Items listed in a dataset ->
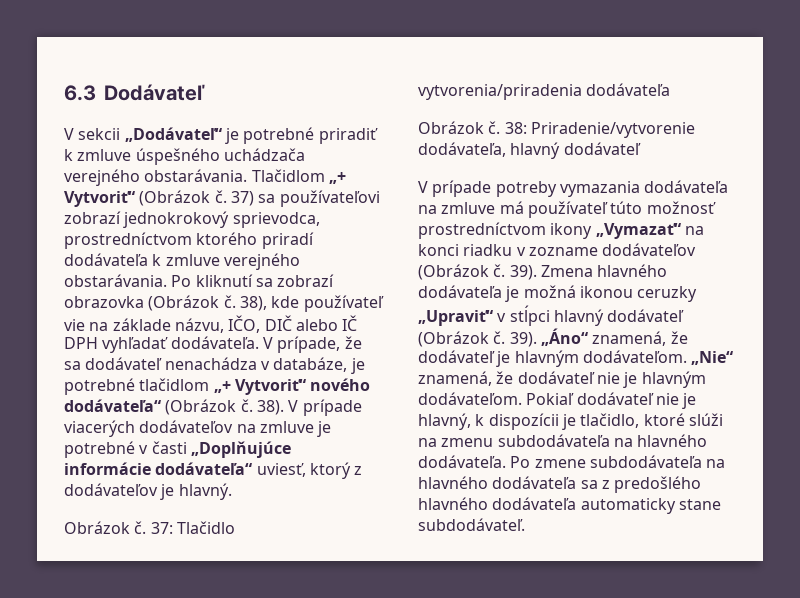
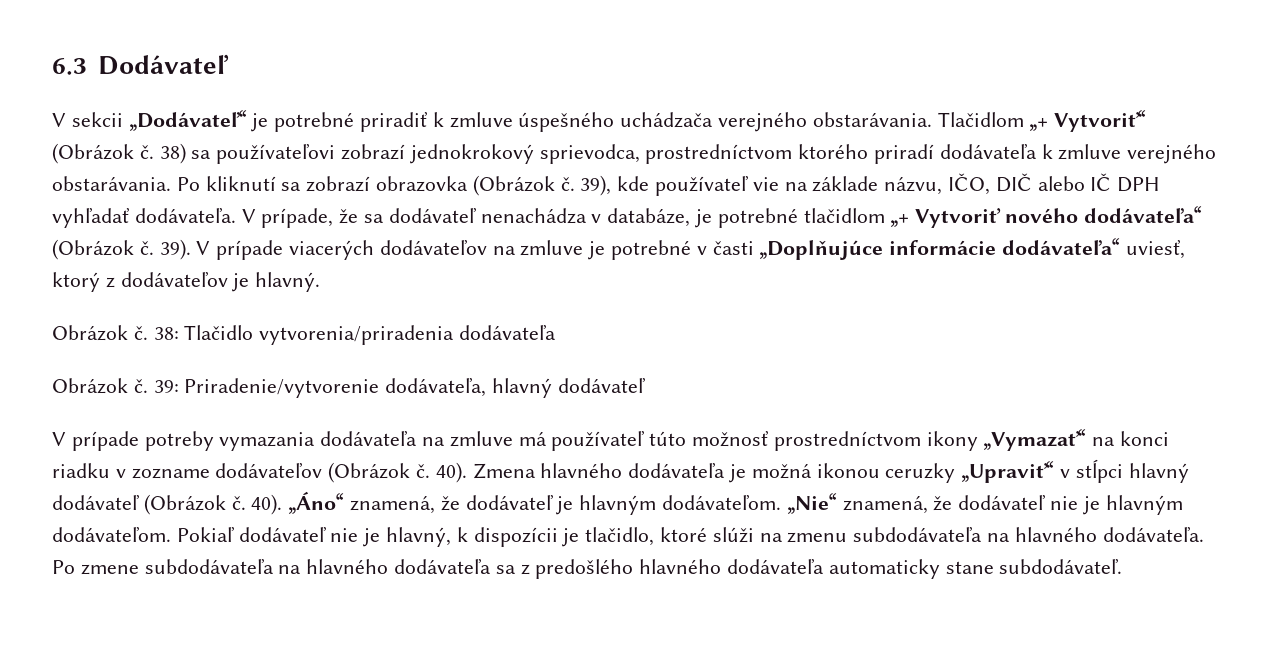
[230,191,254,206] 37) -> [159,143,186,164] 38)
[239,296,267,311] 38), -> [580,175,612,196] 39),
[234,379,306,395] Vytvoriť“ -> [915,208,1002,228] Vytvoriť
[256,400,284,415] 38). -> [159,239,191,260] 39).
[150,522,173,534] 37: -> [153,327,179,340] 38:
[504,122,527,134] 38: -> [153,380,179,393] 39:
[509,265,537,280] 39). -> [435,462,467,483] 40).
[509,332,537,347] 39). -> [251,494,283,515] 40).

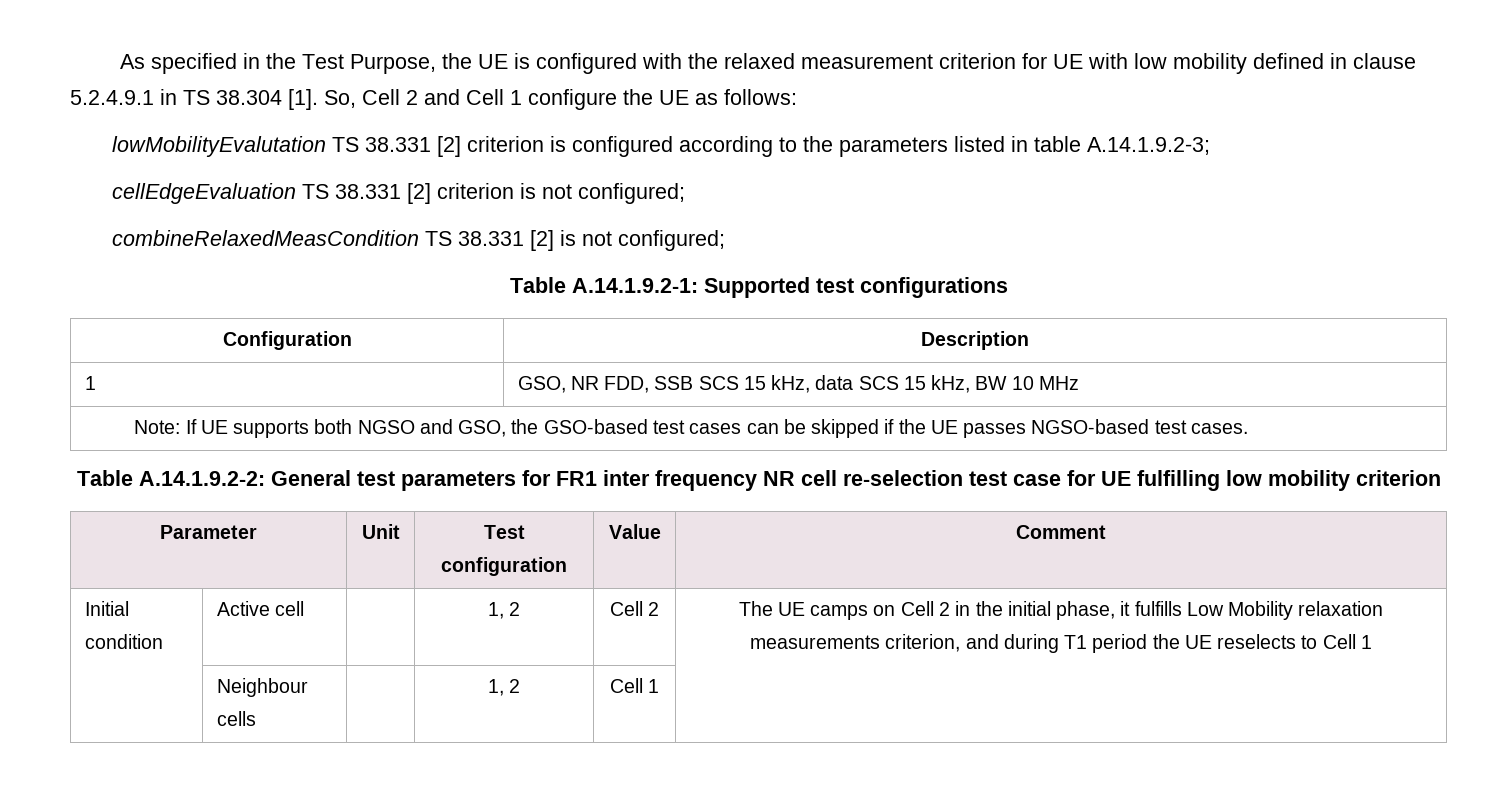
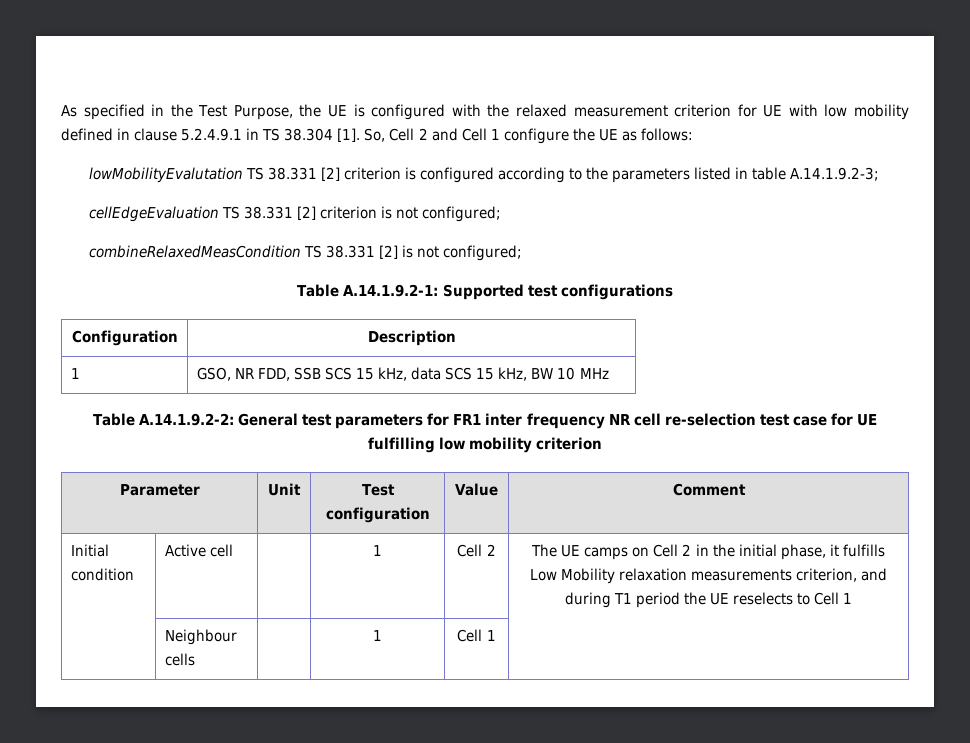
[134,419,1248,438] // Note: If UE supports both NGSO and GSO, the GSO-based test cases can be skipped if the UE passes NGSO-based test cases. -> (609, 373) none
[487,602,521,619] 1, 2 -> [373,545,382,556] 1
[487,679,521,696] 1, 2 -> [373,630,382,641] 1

EXERCISE GOAL -> When you transcribe the entries above, begin at their first line, end with the line containing "[504,122,527,134] 38: ->", and copy each line exactly without any picture.

RESPONSE FOR THIS EXERCISE ->
[230,191,254,206] 37) -> [159,143,186,164] 38)
[239,296,267,311] 38), -> [580,175,612,196] 39),
[234,379,306,395] Vytvoriť“ -> [915,208,1002,228] Vytvoriť
[256,400,284,415] 38). -> [159,239,191,260] 39).
[150,522,173,534] 37: -> [153,327,179,340] 38:
[504,122,527,134] 38: -> [153,380,179,393] 39:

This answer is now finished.